Data supplied

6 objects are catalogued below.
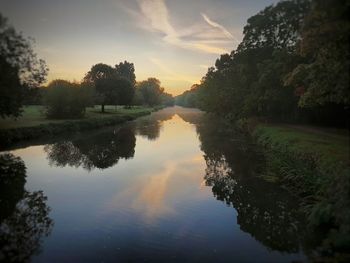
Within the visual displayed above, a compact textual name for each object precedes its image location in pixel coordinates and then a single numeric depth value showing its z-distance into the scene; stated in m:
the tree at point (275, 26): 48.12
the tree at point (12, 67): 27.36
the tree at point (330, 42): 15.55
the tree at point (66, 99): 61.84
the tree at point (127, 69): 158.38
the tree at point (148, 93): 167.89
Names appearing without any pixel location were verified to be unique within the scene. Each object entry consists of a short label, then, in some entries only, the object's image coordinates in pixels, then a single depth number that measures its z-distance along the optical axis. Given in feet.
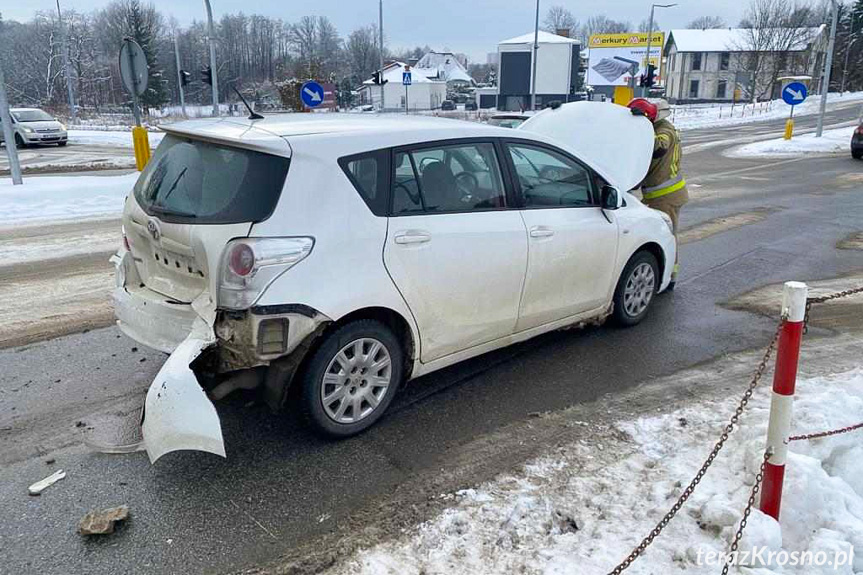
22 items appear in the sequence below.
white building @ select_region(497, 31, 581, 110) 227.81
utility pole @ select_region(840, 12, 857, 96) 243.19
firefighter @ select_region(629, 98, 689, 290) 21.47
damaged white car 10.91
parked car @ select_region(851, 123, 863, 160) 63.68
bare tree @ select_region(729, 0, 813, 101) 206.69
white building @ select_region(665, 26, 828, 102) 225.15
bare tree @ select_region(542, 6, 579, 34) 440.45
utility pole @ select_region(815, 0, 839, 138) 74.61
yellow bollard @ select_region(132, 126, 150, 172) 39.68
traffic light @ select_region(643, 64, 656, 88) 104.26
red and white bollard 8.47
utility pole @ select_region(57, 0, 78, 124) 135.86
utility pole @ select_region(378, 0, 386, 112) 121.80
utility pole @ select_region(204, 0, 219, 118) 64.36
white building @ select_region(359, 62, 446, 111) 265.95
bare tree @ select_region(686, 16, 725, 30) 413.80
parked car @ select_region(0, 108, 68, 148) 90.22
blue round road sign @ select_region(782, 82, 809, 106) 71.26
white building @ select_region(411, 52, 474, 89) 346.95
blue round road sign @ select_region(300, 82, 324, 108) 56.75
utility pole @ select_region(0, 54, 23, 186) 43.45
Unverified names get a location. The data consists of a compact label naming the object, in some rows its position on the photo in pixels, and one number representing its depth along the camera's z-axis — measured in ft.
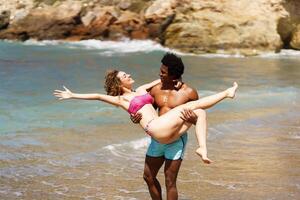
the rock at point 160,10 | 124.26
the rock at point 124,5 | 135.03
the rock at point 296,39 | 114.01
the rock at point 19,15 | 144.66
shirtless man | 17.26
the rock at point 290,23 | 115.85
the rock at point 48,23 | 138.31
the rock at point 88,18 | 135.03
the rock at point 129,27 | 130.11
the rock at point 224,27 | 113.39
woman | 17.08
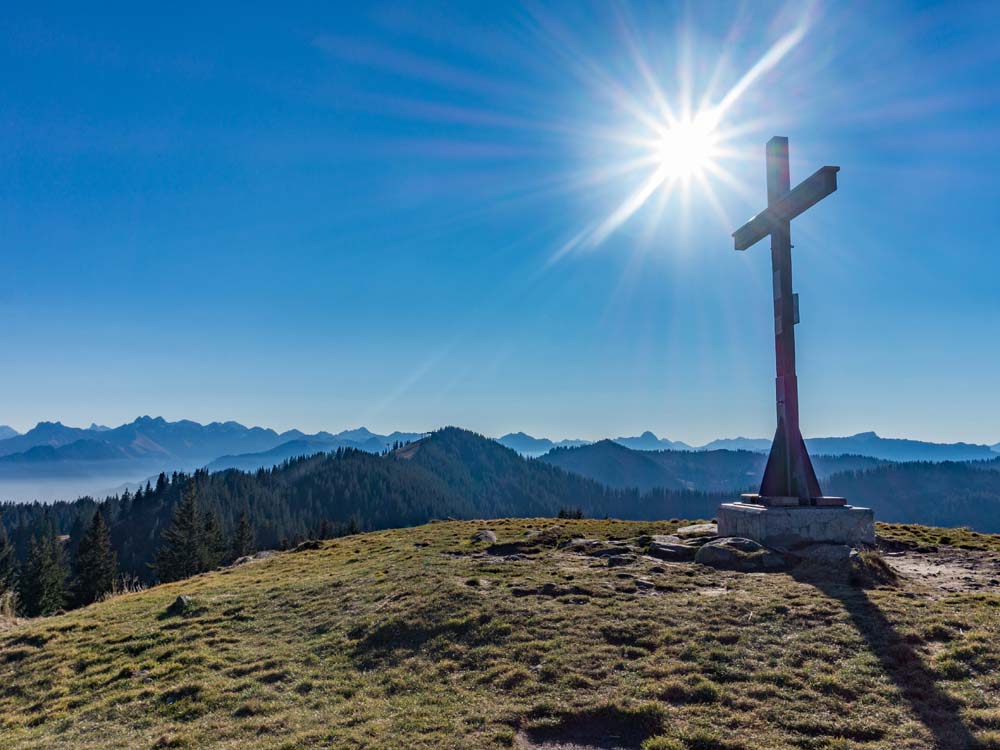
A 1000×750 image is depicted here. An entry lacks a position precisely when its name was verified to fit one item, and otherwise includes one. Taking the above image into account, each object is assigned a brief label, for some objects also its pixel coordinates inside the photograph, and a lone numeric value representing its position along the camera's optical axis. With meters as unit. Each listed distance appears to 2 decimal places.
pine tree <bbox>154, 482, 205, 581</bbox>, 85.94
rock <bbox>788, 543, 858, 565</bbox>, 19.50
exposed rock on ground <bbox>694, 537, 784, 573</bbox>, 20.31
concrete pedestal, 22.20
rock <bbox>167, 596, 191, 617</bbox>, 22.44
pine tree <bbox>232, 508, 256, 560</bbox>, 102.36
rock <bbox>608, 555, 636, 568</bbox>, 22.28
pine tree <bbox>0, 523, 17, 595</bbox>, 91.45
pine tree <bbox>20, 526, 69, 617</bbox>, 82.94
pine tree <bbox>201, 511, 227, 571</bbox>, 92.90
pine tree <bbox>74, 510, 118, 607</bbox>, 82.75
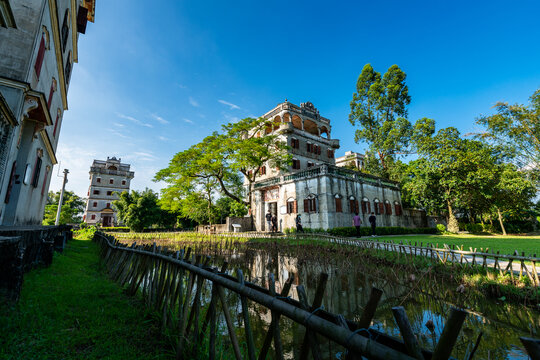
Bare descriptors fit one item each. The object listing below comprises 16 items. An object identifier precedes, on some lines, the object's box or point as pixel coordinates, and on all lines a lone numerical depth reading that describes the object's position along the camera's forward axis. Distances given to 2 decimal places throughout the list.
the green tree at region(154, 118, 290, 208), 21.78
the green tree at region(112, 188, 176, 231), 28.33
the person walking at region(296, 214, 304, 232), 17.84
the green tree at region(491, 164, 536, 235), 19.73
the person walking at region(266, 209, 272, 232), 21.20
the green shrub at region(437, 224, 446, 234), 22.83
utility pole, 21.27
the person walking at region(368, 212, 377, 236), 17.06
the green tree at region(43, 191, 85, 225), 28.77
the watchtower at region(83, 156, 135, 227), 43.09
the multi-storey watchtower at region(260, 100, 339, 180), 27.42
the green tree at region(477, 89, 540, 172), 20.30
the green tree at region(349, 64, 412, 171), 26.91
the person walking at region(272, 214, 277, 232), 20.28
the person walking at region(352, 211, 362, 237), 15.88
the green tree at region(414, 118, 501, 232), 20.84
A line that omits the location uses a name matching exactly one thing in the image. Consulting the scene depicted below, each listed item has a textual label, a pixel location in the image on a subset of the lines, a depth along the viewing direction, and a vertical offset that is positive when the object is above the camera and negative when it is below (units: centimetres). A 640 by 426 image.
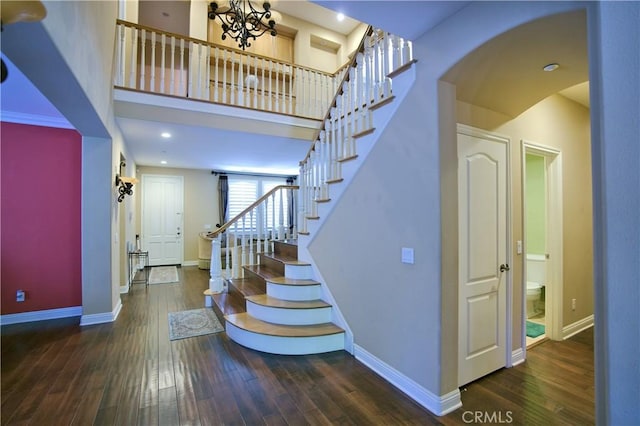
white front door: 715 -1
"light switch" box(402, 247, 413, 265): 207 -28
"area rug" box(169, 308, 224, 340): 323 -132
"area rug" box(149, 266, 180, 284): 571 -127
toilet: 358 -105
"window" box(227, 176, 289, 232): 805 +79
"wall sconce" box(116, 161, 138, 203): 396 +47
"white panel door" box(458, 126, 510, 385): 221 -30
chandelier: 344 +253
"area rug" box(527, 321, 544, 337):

Assigned task
The lines to return are those in the entries above that include "building".

Task answer
white building @ select_region(497, 31, 581, 110) 227.81
white building @ select_region(665, 26, 828, 102) 225.15
white building @ select_region(359, 62, 446, 111) 265.95
white building @ select_region(411, 52, 474, 89) 346.95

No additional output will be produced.